Oh hi! thanks for reading this question.

I'm an English learner and I just want to know what's the difference between "Write it down" and "Write down it"?.

Can you elaborate?



3 Answers 3


The difference is that the latter is ungrammatical. In a prepositional verb, an unstressed pronoun such as "it" must directly follow the verb. This is explained in Huddleston & Pullum (2005: 144):

One general constraint on the order 'particle + object' is that it is inadmissible if the object has the form of an unstressed personal pronoun (italic mine). For example, we can replace the suitcase by unstressed it in [36ia] but not in [iia]:

a. She took it off
b. * She took off it


Some verbs in English are phrasal verbs, these are formed of a verb and a particle. Usually, the particle can also function as a preposition. Examples of phrasal verbs are "Turn on" and "get off"

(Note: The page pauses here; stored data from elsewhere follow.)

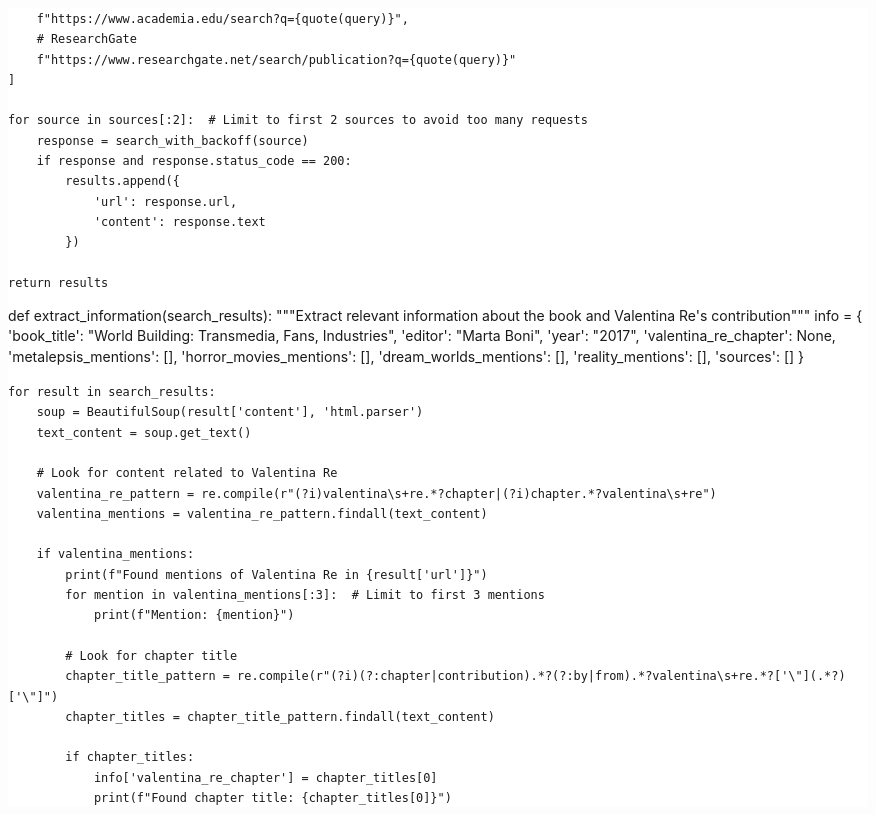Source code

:         f"https://www.academia.edu/search?q={quote(query)}",
        # ResearchGate
        f"https://www.researchgate.net/search/publication?q={quote(query)}"
    ]
    
    for source in sources[:2]:  # Limit to first 2 sources to avoid too many requests
        response = search_with_backoff(source)
        if response and response.status_code == 200:
            results.append({
                'url': response.url,
                'content': response.text
            })
    
    return results

def extract_information(search_results):
    """Extract relevant information about the book and Valentina Re's contribution"""
    info = {
        'book_title': "World Building: Transmedia, Fans, Industries",
        'editor': "Marta Boni",
        'year': "2017",
        'valentina_re_chapter': None,
        'metalepsis_mentions': [],
        'horror_movies_mentions': [],
        'dream_worlds_mentions': [],
        'reality_mentions': [],
        'sources': []
    }
    
    for result in search_results:
        soup = BeautifulSoup(result['content'], 'html.parser')
        text_content = soup.get_text()
        
        # Look for content related to Valentina Re
        valentina_re_pattern = re.compile(r"(?i)valentina\s+re.*?chapter|(?i)chapter.*?valentina\s+re")
        valentina_mentions = valentina_re_pattern.findall(text_content)
        
        if valentina_mentions:
            print(f"Found mentions of Valentina Re in {result['url']}")
            for mention in valentina_mentions[:3]:  # Limit to first 3 mentions
                print(f"Mention: {mention}")
            
            # Look for chapter title
            chapter_title_pattern = re.compile(r"(?i)(?:chapter|contribution).*?(?:by|from).*?valentina\s+re.*?['\"](.*?)['\"]")
            chapter_titles = chapter_title_pattern.findall(text_content)
            
            if chapter_titles:
                info['valentina_re_chapter'] = chapter_titles[0]
                print(f"Found chapter title: {chapter_titles[0]}")
        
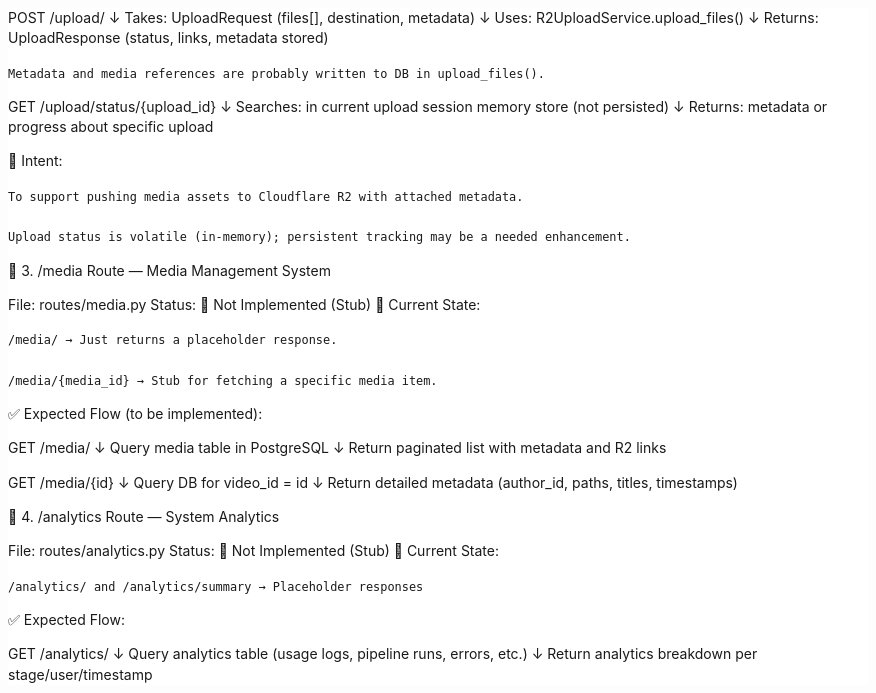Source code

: POST /upload/
↓
Takes: UploadRequest (files[], destination, metadata)
↓
Uses: R2UploadService.upload_files()
↓
Returns: UploadResponse (status, links, metadata stored)

    Metadata and media references are probably written to DB in upload_files().

GET /upload/status/{upload_id}
↓
Searches: in current upload session memory store (not persisted)
↓
Returns: metadata or progress about specific upload

🧠 Intent:

    To support pushing media assets to Cloudflare R2 with attached metadata.

    Upload status is volatile (in-memory); persistent tracking may be a needed enhancement.

🔲 3. /media Route — Media Management System

File: routes/media.py
Status: 🔧 Not Implemented (Stub)
🔧 Current State:

    /media/ → Just returns a placeholder response.

    /media/{media_id} → Stub for fetching a specific media item.

✅ Expected Flow (to be implemented):

GET /media/
↓
Query media table in PostgreSQL
↓
Return paginated list with metadata and R2 links

GET /media/{id}
↓
Query DB for video_id = id
↓
Return detailed metadata (author_id, paths, titles, timestamps)

🔲 4. /analytics Route — System Analytics

File: routes/analytics.py
Status: 🔧 Not Implemented (Stub)
🔧 Current State:

    /analytics/ and /analytics/summary → Placeholder responses

✅ Expected Flow:

GET /analytics/
↓
Query analytics table (usage logs, pipeline runs, errors, etc.)
↓
Return analytics breakdown per stage/user/timestamp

Phrasal verbs can be "separable" or "inseparable". When a phrasal verb is separable, and the object of the verb is a pronoun, the pronoun is moved between the verb and preposition. "Turn on" is separable, but "look after" is inseparable.


Turn on the light
Turn it on
Look after the child
Look after her

"Write down" is a separable phrasal verb, so you say

Write down the sentence.
Write it down.

There is no rule for telling if a verb is separable or inseparable. In inseparable verbs the meaning of the preposition is often closer to its usual meaning but this only a rough guide, and doesn't explain every verb.


I think 'write down it' is wrong; we should say ‘write it down’. You can say ‘write the article down’ or ‘write down the article’. When a phrasal verb follows the pronoun, it should not be separable but if it follows a noun it may or not be separable.